#### [Dataset records]

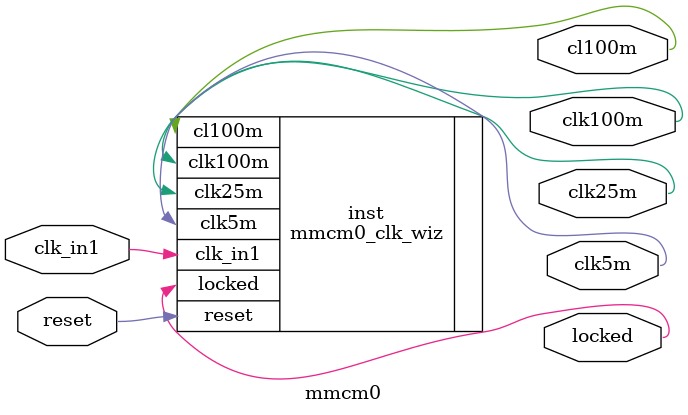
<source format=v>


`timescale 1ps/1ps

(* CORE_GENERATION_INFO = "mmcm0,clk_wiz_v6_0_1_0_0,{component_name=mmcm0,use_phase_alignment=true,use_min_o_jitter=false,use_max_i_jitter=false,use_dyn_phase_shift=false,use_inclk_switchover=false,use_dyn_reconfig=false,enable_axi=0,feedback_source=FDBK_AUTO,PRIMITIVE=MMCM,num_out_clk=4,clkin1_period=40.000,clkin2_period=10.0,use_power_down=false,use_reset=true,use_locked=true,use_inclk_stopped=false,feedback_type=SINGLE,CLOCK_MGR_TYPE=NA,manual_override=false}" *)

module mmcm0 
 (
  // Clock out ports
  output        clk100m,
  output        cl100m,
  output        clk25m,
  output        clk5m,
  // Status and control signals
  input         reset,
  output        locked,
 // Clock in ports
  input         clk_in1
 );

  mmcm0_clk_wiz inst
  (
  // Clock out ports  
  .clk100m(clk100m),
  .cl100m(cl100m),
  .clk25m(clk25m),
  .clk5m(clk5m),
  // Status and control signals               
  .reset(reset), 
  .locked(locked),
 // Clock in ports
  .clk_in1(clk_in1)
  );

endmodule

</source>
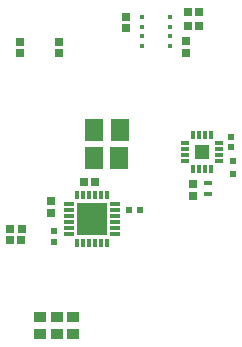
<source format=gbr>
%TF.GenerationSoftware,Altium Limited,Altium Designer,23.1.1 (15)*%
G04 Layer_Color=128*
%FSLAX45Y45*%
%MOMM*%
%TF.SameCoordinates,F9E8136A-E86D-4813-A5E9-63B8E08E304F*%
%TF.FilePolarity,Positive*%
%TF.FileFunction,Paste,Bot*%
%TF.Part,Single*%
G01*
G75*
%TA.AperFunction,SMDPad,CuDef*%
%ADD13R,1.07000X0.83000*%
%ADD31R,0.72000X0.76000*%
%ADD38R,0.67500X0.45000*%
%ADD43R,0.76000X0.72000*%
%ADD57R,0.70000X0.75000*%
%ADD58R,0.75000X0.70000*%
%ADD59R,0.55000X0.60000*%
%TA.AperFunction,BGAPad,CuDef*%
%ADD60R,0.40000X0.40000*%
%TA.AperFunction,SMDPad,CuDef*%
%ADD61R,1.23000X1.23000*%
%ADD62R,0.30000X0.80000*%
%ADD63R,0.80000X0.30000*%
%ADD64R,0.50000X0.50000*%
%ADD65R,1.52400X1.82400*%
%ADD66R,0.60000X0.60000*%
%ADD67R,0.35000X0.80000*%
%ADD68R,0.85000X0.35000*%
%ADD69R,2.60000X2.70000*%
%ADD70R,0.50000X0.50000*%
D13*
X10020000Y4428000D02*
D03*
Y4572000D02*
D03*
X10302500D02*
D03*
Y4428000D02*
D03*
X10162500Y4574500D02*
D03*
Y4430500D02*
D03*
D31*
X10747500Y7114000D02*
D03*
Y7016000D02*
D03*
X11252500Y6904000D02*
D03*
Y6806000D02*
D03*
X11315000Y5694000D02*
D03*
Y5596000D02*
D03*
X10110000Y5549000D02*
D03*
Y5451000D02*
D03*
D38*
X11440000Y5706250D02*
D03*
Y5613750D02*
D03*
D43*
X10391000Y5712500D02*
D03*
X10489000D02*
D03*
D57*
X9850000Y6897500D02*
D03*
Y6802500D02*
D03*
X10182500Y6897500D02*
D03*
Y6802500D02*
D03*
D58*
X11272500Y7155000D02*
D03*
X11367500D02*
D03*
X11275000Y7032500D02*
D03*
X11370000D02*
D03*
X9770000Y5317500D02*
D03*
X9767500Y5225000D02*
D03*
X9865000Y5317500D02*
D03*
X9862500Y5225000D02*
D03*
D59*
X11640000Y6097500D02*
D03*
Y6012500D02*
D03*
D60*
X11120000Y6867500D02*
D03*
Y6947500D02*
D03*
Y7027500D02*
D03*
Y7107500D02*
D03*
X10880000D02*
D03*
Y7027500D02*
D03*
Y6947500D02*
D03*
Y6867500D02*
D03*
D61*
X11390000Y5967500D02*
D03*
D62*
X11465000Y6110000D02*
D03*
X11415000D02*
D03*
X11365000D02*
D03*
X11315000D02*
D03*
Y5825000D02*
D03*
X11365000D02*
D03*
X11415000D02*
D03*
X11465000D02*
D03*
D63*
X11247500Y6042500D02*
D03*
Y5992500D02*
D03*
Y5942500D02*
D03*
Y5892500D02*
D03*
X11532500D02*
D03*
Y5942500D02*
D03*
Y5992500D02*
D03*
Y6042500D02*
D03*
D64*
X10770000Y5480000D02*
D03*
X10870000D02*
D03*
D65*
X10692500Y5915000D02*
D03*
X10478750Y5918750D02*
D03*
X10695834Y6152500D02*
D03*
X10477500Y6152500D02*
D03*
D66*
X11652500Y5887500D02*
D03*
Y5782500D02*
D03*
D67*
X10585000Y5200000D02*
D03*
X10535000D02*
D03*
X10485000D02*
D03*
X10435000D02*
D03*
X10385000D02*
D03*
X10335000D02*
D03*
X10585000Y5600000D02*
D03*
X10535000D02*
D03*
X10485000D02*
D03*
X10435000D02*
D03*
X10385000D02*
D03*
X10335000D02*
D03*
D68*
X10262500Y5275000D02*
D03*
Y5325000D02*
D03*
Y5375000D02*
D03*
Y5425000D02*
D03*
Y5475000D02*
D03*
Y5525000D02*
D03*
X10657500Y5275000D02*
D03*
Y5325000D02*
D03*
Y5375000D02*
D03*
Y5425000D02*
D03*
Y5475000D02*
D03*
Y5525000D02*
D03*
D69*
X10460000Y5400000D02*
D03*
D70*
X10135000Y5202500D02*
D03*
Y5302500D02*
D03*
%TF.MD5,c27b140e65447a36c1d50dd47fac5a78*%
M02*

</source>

* * *

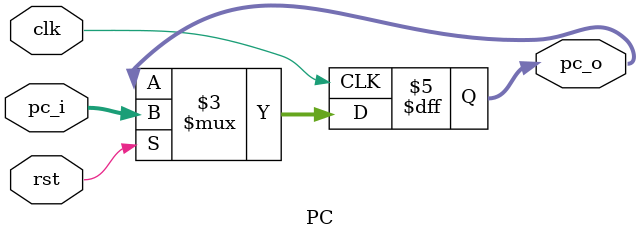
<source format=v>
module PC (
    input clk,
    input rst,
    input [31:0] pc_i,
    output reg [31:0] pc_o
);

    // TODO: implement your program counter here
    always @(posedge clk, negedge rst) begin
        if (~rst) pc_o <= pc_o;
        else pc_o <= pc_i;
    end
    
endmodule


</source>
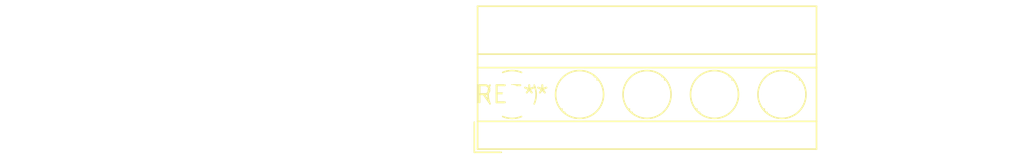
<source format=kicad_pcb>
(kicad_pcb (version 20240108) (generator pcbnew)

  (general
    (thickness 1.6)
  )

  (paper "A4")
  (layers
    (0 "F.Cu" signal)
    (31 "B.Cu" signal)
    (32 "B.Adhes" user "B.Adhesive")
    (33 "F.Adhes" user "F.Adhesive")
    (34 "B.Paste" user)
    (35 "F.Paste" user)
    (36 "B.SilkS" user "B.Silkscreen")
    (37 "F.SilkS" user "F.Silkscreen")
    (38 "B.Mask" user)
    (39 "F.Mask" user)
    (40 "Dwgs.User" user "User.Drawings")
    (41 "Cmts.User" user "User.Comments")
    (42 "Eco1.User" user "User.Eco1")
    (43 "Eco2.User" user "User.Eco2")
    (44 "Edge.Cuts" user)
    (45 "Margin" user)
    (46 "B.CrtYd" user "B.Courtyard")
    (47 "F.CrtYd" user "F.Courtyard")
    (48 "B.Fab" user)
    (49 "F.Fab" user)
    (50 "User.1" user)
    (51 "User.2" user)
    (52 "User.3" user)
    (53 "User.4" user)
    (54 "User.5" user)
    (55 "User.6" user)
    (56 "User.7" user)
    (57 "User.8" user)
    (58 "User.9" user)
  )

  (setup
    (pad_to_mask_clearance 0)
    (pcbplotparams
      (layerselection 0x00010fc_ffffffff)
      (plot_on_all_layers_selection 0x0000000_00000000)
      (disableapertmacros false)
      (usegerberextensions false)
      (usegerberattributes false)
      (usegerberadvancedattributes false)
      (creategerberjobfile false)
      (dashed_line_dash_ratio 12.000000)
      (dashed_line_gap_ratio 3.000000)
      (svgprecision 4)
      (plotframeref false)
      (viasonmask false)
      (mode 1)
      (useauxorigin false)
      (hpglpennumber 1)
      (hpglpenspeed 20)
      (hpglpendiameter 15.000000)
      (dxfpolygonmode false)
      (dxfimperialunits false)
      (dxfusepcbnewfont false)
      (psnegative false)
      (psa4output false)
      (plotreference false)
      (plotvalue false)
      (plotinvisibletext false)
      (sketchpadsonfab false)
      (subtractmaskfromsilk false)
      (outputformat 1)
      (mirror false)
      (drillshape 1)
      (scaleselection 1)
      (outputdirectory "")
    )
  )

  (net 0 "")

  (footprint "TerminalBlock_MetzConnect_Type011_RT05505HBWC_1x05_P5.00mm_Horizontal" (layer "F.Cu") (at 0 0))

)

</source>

#### [TASK PROMPT]
The lines sought are those in the data above that include the string "ports"; copy each one.

#### [EXERCISE ANSWER]
  // Clock out ports
 // Clock in ports
  // Clock out ports  
 // Clock in ports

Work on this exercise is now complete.